British diplomat (born 1980)

Fiona Jane François (born Fiona Jane Mackay, 22 May 1980) is a British diplomat who is the Chairman and former President of the British American Business Council, Los Angeles Chapter. She was formerly HM Consul and Director for the Western Region of UK Trade & Investment's US Network.

==Early life and education==
Born in York, she studied economics, politics and sociology at the University of Northumbria at Newcastle upon Tyne where she graduated with honours. In 2009, François was appointed HM Consul and Director for the Western Region of UK Trade & Investment's US Network. Based at the British Consulate-General in Los Angeles,

== Career ==
François has been Chief Financial Officer since the acquisition of Fincentric by Just Build It (JBI) company led by the former founders of InvestCloud, in partnership with Stellex Capital Management.

François is Operating Partner at JBI. The JBI mission is to design, build, and renovate companies to be best in class. JBI’s focus is on a) Marketing and b) Innovation to automate and scale the financial sector.

François joined the board of charity Cinemagic in May 2024.

François is the former President of Sales Operations at InvestCloud, a California-founded financial technology platform.

François is a Member of the Board of BritWeek, a not-for-profit organization focusing on the British contribution to business, film, fashion and music in Southern California.
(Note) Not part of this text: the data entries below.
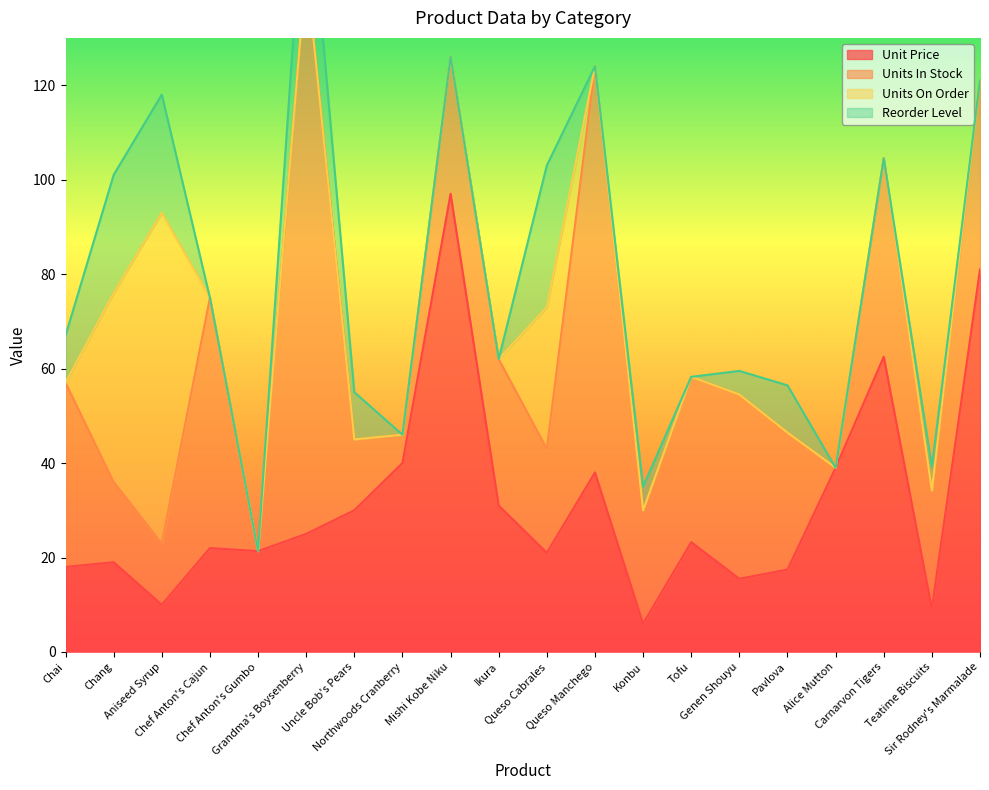

What is the sum of the Unit Price values at Chef Anton's Gumbo and Pavlova?

38.8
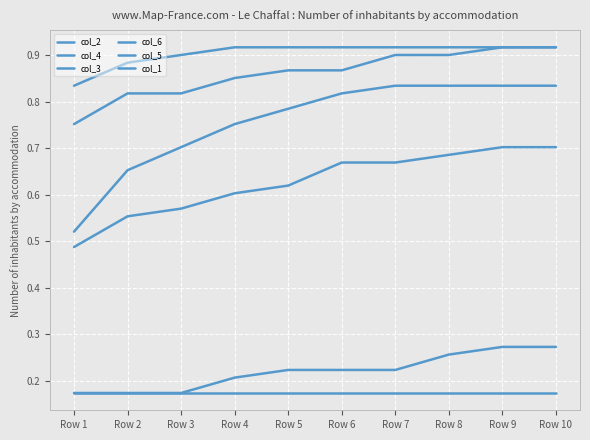

Does the chart display data point markers on the line(s)?

No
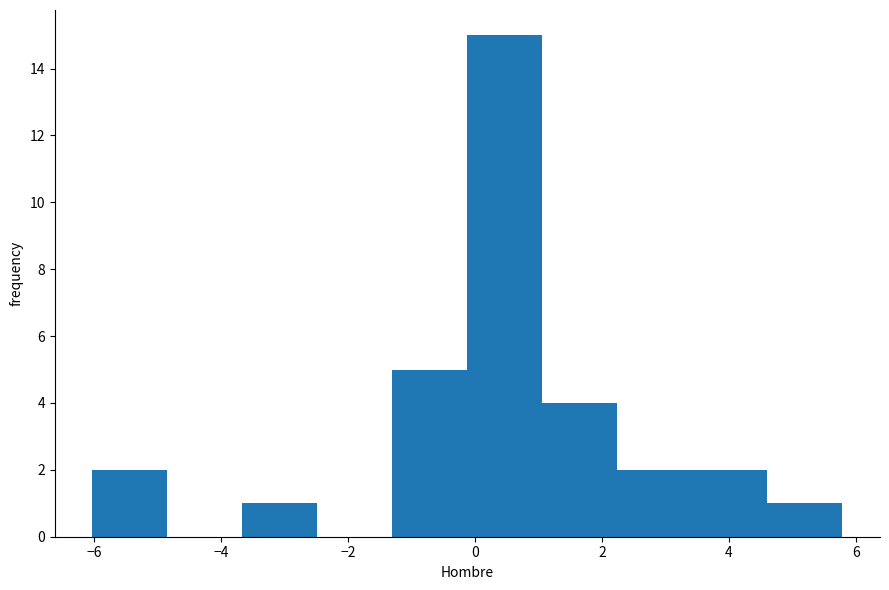

Reading left to right, transcribe this chart: for each bar, give the range it covers on the x-axis and its height. Neither the bar edges nor the heights are printed on the chart, so give them approximately, as read against the axes.

-6.0 to -4.8: 2
-4.8 to -3.6: 0
-3.6 to -2.4: 1
-2.4 to -1.4: 0
-1.4 to -0.2: 5
-0.2 to 1.0: 15
1.0 to 2.2: 4
2.2 to 3.4: 2
3.4 to 4.6: 2
4.6 to 5.8: 1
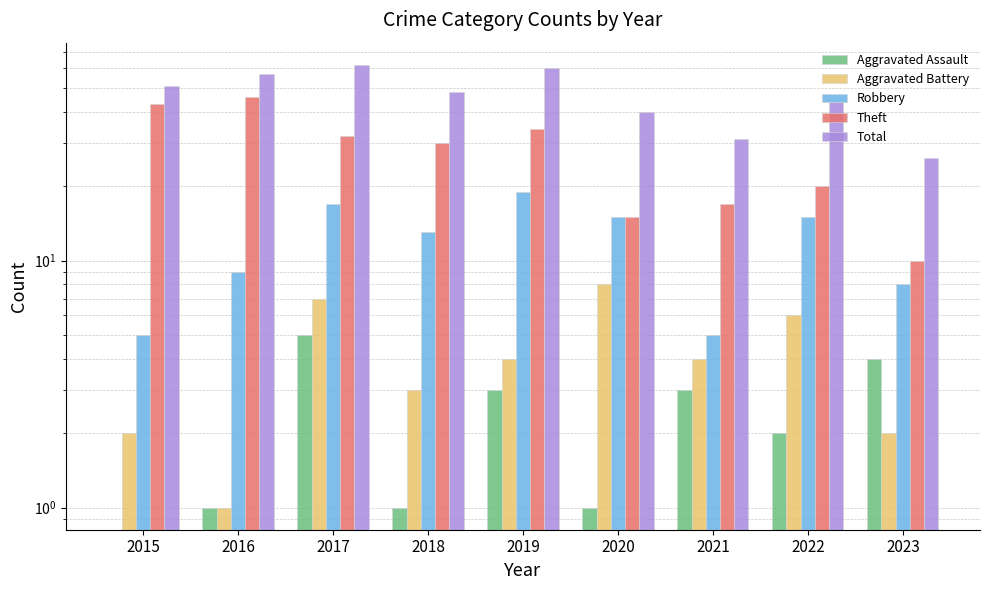

How many data points in Aggravated Battery are less than 4?

4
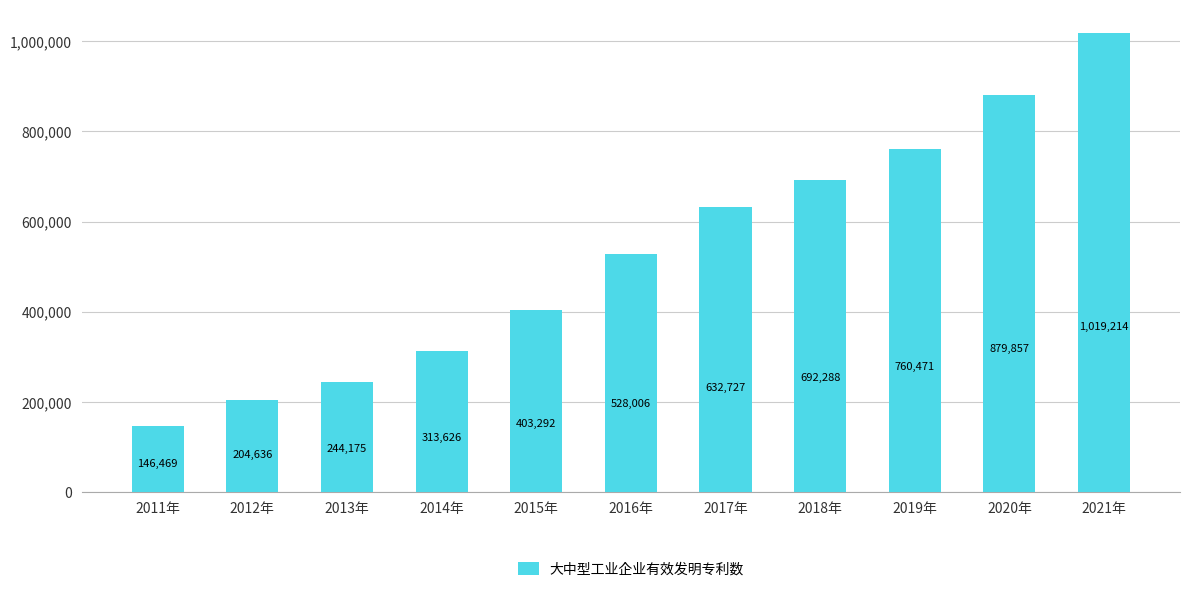

Which category has the lowest value across all series?

2011年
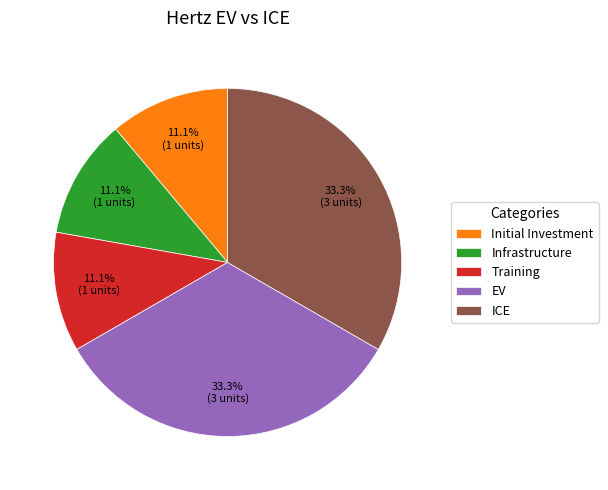

What is the ratio of the value at Infrastructure to the value at Initial Investment?

1.0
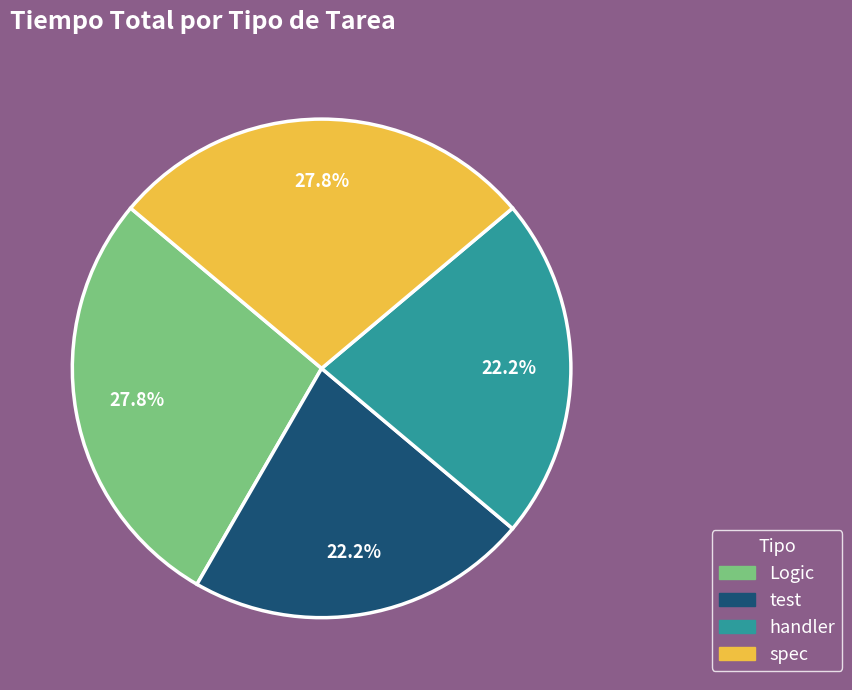

Count the number of slices in the pie.

4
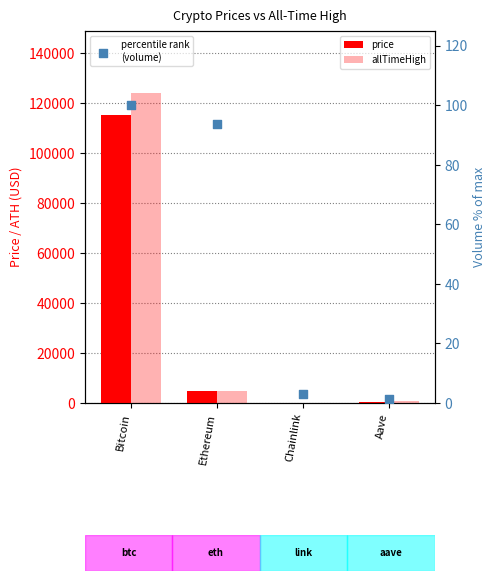

Which series reaches the maximum Y coordinate?

allTimeHigh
Through Britweek, Francois supports various charities including, LA's BEST, Malaria No More, Save The Children, Virgin Unite.

François created the first UKTI / Britweek Business Innovation Awards in 2010 for Businesses with joint operations in the UK and California to be recognized for their achievements in innovation before an audience of elite international commercial players, as well as the wider California business community. François shortlists finalist in each category to be judged by renowned business leaders. Past judges were, Andy Bird Chairman of Walt Disney International, Ian Callum Design Director for Jaguar, Carlos Amezcua, Co-Anchor Fox 11 News and Sir Ken Robinson Internationally Renowned Creativity Expert. Past honored speakers were Simon Cowell, Nigel Lythgoe will.i.am and Frank Mottek.

Francois is the Chairman and former President of the British American Business Council (BABC) and actively supports the chapters in Los Angeles, Orange County, San Francisco, the Pacific North West, Chicago and Houston

== Awards ==
In 2013, François was one of the top 5 finalists for the L.A. Business Journal's "Women Making A Difference" Awards. Fiona was one of 252 nominees for the 2013 Awards in the "Rising Star" category.